8:45-9:00am: Virtual coffee

9:00-9:15am: Welcome  

9:15-9:45am: Barbara London’s keynote address 

9:45-10:45am: Panel 1 - ACTIVATED VIRTUALITIES  

  • Jori Snels, University of Amsterdam, “​​The in-between-space: Reimaginations of virtual being in aaajiao’s + Lu Yang’s videogame art"
  • Sarah Myers, Stony Brook University, “When a Black Man’s Blue: HBO’s: Watchmen and the Draw of the Alternate History Genre” 
  • Frederica Simmons, University of St. Thomas, Minnesota, "Ephemeral Movements: Mapping Anti-Racist Protest Art" 

10:45-11:15am: Faculty Respondent + Audience Q&A  

11:15-11:30am: Break  

11:30am-12:30pm: Panel 2 - VIRTUAL PRACTICALITIES   

  • Luise Mörke, Humboldt-Universität zu Berlin, “Insubstantial Actualities. The digital and the analogue in Apichatpong Weerasethakul’s Memoria (2021)” 
  • Gene Anthony Santiago-Holt, University of Delaware, “Noise, Performance, and Puerto Rican (Taino) Futurism”
  • Xiaofan Wu, Institute of Fine Arts, New York University "A Live Stream that May Last for Years"  

12:30-1:00pm: Faculty Respondent + Audience Q&A  

1:00-2:00pm: Break 

2:00-2:40pm: Panel 3 - GEOSPATIAL BORDERS

  • Cindy Evans, Florida State University, “Frieder Nake and the Ethics of Cold War Computer Art”
  • Clara Royer Université Paris 1 Panthéon-Sorbonne, “Allocating the Bandwidth: Slow-Scan and the New World Information Order (1978-1990)” 

2:40-3:10pm: Faculty Respondent + Audience Q&A 

3:10-3:30pm: Break  

3:30-4:30pm: Panel 4 - FUTURISTIC REALITIES   

  • Isaiah Bertagnolli, University of Pittsburgh “‘More Human than Human’: Virtual Humanisms in the Blade Runner Universe” 
  • Sophia Salinas, Southern Methodist University, “Cyber Touch: The Body and Transgression in Cyberfeminist Art Practices” 
  • Cory Wayman, University of Utah, “She Lies, She Cries: Currencies of Affect, Beauty & Performance in Leah Rachel’s Curious Female Casting Couch (2017)”                                                                                                     

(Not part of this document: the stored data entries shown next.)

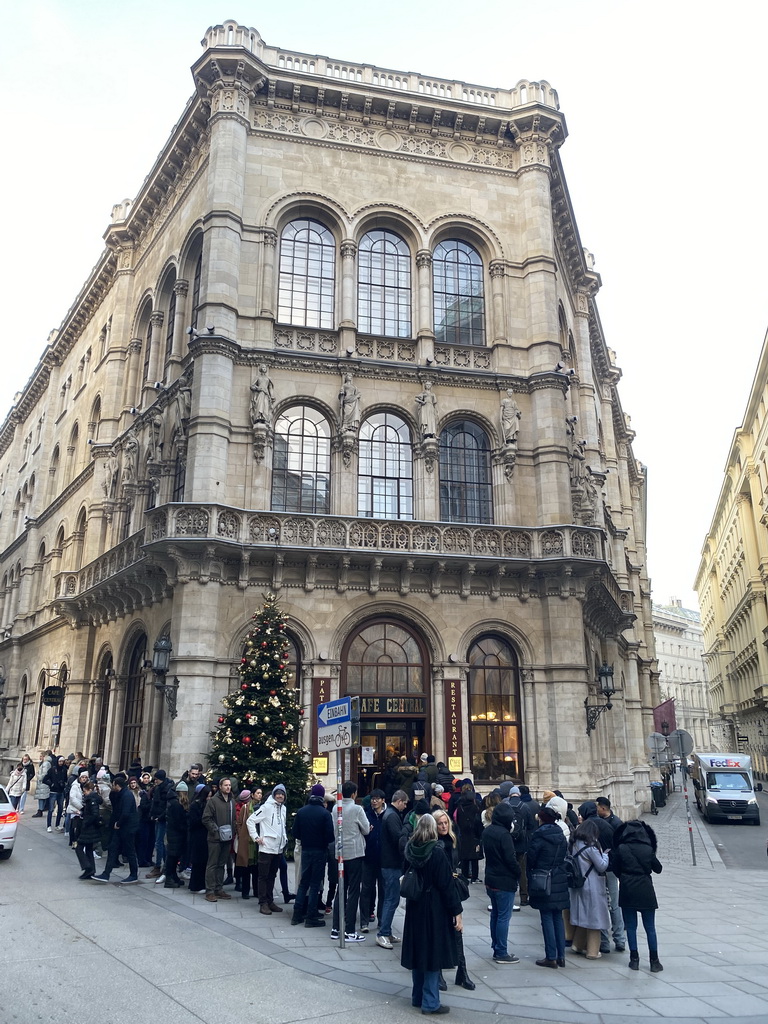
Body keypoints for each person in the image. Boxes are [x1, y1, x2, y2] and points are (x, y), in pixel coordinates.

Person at [400, 813, 463, 1015]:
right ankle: (430, 1002)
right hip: (434, 907)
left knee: (418, 950)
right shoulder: (437, 852)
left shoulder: (410, 849)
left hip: (415, 905)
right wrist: (457, 912)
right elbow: (446, 885)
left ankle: (417, 996)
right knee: (433, 953)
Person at [609, 819, 663, 972]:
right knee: (650, 927)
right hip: (645, 888)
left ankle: (634, 960)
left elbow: (615, 868)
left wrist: (624, 875)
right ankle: (654, 961)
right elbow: (658, 869)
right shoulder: (647, 849)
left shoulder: (621, 848)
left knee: (631, 927)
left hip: (627, 888)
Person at [433, 808, 475, 990]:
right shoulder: (434, 844)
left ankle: (462, 972)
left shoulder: (453, 839)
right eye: (440, 823)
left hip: (453, 887)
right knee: (440, 932)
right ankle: (439, 972)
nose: (443, 826)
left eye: (445, 823)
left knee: (458, 931)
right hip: (439, 890)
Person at [526, 805, 569, 967]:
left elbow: (531, 858)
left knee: (546, 917)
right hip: (559, 877)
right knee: (558, 916)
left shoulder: (539, 836)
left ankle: (551, 956)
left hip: (543, 878)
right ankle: (561, 955)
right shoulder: (560, 834)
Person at [330, 780, 370, 941]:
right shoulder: (357, 809)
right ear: (353, 794)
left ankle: (335, 928)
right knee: (353, 891)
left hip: (339, 853)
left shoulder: (335, 808)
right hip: (354, 853)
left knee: (341, 889)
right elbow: (366, 829)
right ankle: (349, 930)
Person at [481, 801, 521, 964]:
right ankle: (501, 951)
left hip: (491, 877)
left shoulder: (488, 831)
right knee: (504, 917)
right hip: (504, 880)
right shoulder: (504, 835)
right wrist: (518, 872)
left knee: (496, 915)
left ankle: (496, 945)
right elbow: (510, 859)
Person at [291, 783, 334, 927]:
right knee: (315, 883)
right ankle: (311, 916)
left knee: (304, 882)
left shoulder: (302, 812)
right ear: (322, 797)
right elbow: (330, 836)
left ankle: (297, 915)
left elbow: (295, 833)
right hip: (319, 851)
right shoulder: (325, 813)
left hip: (306, 850)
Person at [566, 818, 610, 959]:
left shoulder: (574, 844)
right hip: (592, 885)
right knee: (594, 920)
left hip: (578, 884)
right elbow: (602, 865)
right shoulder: (590, 847)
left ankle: (578, 945)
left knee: (583, 916)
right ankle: (593, 951)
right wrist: (605, 855)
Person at [247, 783, 288, 914]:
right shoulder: (266, 807)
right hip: (266, 847)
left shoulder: (284, 808)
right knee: (263, 876)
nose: (280, 796)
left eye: (282, 794)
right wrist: (256, 837)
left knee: (272, 875)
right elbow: (251, 821)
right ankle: (263, 902)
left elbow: (282, 826)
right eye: (278, 794)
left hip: (278, 848)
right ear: (274, 795)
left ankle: (270, 901)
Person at [91, 776, 140, 883]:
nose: (112, 787)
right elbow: (114, 802)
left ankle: (134, 874)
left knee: (130, 850)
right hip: (120, 827)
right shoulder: (120, 794)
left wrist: (118, 823)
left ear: (117, 785)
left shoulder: (127, 795)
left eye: (113, 785)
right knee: (113, 849)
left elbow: (126, 813)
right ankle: (106, 873)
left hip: (127, 828)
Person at [376, 789, 408, 949]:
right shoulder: (393, 816)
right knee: (391, 898)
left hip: (389, 862)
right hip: (391, 863)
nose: (406, 806)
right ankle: (383, 933)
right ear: (400, 801)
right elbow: (399, 838)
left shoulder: (389, 814)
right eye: (405, 803)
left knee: (391, 898)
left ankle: (386, 931)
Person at [595, 796, 626, 953]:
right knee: (603, 904)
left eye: (597, 807)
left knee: (614, 904)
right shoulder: (599, 821)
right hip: (601, 869)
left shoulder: (616, 823)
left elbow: (620, 846)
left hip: (611, 868)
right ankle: (604, 942)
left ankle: (619, 939)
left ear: (603, 808)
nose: (596, 809)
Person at [202, 777, 236, 903]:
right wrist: (215, 830)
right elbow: (206, 818)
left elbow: (233, 819)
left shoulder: (232, 801)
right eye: (226, 785)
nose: (228, 787)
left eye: (229, 785)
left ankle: (219, 888)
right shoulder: (213, 801)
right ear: (220, 787)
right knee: (212, 864)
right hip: (215, 838)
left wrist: (233, 831)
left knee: (222, 864)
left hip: (227, 838)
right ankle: (209, 891)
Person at [359, 788, 386, 932]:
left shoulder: (388, 815)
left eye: (377, 799)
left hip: (383, 859)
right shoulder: (366, 814)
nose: (374, 801)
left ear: (383, 800)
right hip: (368, 857)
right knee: (366, 890)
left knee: (383, 891)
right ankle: (364, 922)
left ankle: (382, 921)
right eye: (373, 799)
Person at [454, 783, 483, 882]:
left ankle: (465, 875)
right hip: (474, 833)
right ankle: (474, 877)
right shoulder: (477, 806)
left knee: (464, 855)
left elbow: (456, 819)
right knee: (475, 856)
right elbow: (479, 821)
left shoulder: (459, 806)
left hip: (463, 833)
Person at [75, 780, 102, 879]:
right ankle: (91, 869)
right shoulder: (91, 799)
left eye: (85, 791)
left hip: (88, 828)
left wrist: (86, 822)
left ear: (89, 790)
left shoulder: (91, 800)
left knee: (79, 848)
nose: (84, 793)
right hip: (90, 827)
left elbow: (94, 814)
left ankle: (88, 867)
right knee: (89, 849)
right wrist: (82, 812)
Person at [235, 789, 259, 899]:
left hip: (257, 841)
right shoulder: (245, 808)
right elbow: (239, 823)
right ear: (252, 795)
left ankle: (256, 891)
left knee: (256, 868)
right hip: (246, 841)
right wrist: (241, 834)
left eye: (261, 793)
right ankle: (245, 891)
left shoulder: (262, 808)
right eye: (257, 793)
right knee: (246, 867)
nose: (260, 795)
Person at [188, 785, 211, 894]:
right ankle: (195, 885)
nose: (209, 798)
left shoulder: (207, 805)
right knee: (197, 861)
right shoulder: (195, 805)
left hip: (205, 835)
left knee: (204, 861)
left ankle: (202, 883)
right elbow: (193, 822)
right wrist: (204, 818)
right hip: (197, 836)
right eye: (208, 796)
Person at [45, 756, 68, 832]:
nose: (61, 763)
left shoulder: (64, 770)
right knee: (51, 809)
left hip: (61, 791)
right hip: (53, 791)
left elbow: (65, 779)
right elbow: (45, 779)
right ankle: (49, 825)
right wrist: (51, 784)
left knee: (60, 809)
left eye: (62, 761)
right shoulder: (52, 769)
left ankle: (57, 825)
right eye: (60, 761)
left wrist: (63, 784)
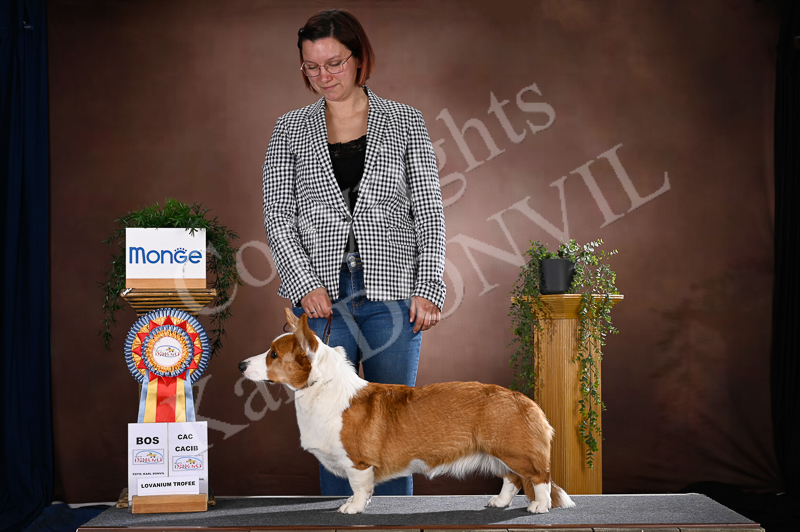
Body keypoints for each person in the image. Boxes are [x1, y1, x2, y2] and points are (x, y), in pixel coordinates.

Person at [261, 9, 447, 497]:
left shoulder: (405, 121)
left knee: (395, 427)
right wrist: (304, 283)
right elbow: (278, 216)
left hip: (394, 295)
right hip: (321, 299)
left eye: (334, 63)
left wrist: (429, 286)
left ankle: (395, 525)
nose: (323, 76)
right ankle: (339, 526)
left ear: (359, 58)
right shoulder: (288, 129)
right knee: (330, 424)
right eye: (312, 67)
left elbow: (429, 212)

4:30-5:00pm: Faculty Respondent + Audience Q&A 

5:00-5:15pm: Closing remarks

 

Please see the program for more details, and contact pittgradsymposium@gmail.com with any questions.

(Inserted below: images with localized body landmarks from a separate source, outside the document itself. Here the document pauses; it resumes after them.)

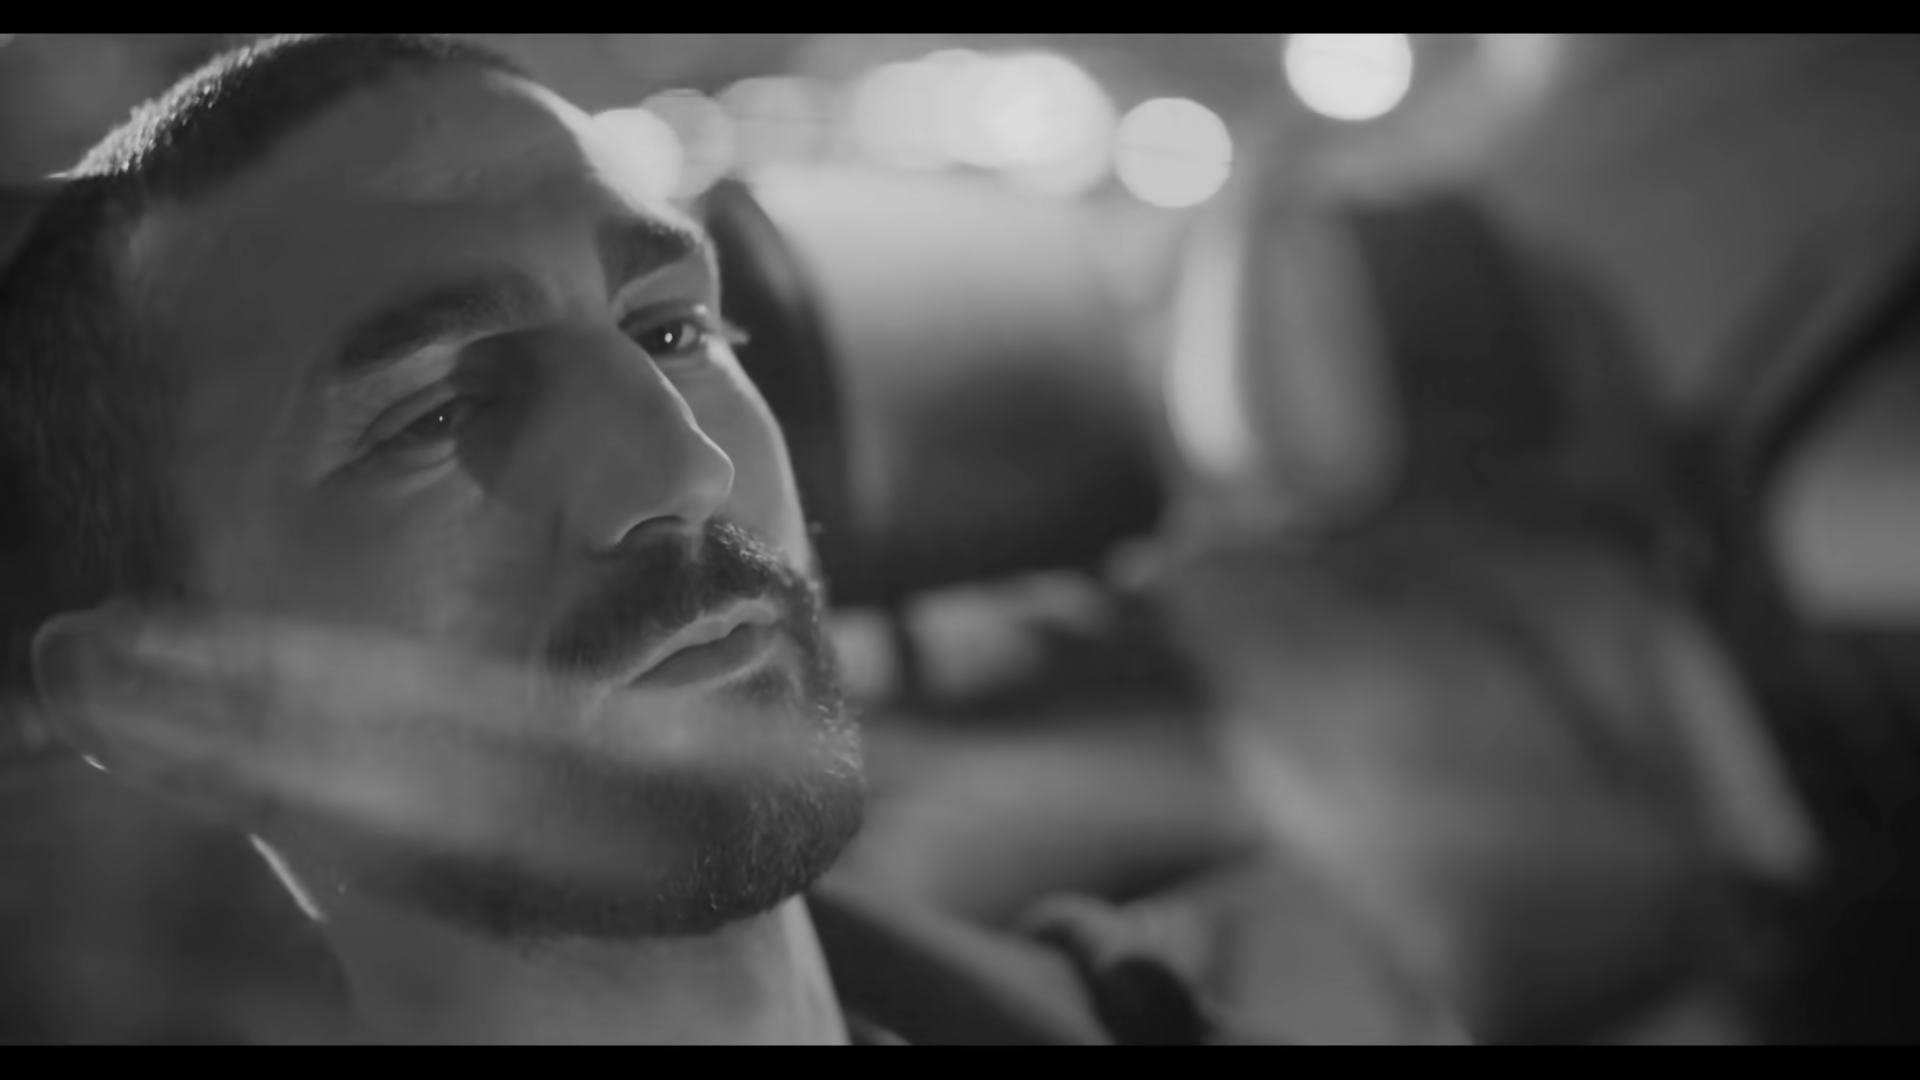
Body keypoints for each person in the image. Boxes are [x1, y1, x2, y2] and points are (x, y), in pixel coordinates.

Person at [0, 33, 1177, 1045]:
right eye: (434, 415)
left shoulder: (1124, 998)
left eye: (670, 334)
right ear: (167, 704)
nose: (686, 470)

*Accessibility arrangements: The Symposium has traditionally been an in-person event, giving participants the opportunity to connect with their peers. However, academic travel presented a challenge to graduate students of all abilities long before the COVID-19 related restrictions emerged. Considering the uncertainty of US COVID-conditions as we head into winter, we have decided to hold a virtual Symposium. This means that papers will be delivered through synchronous Zoom presentations. In addition to mitigating the spread of COVID-19, we hope that this online format will make the symposium more accessible and equitable for participants and audience members alike.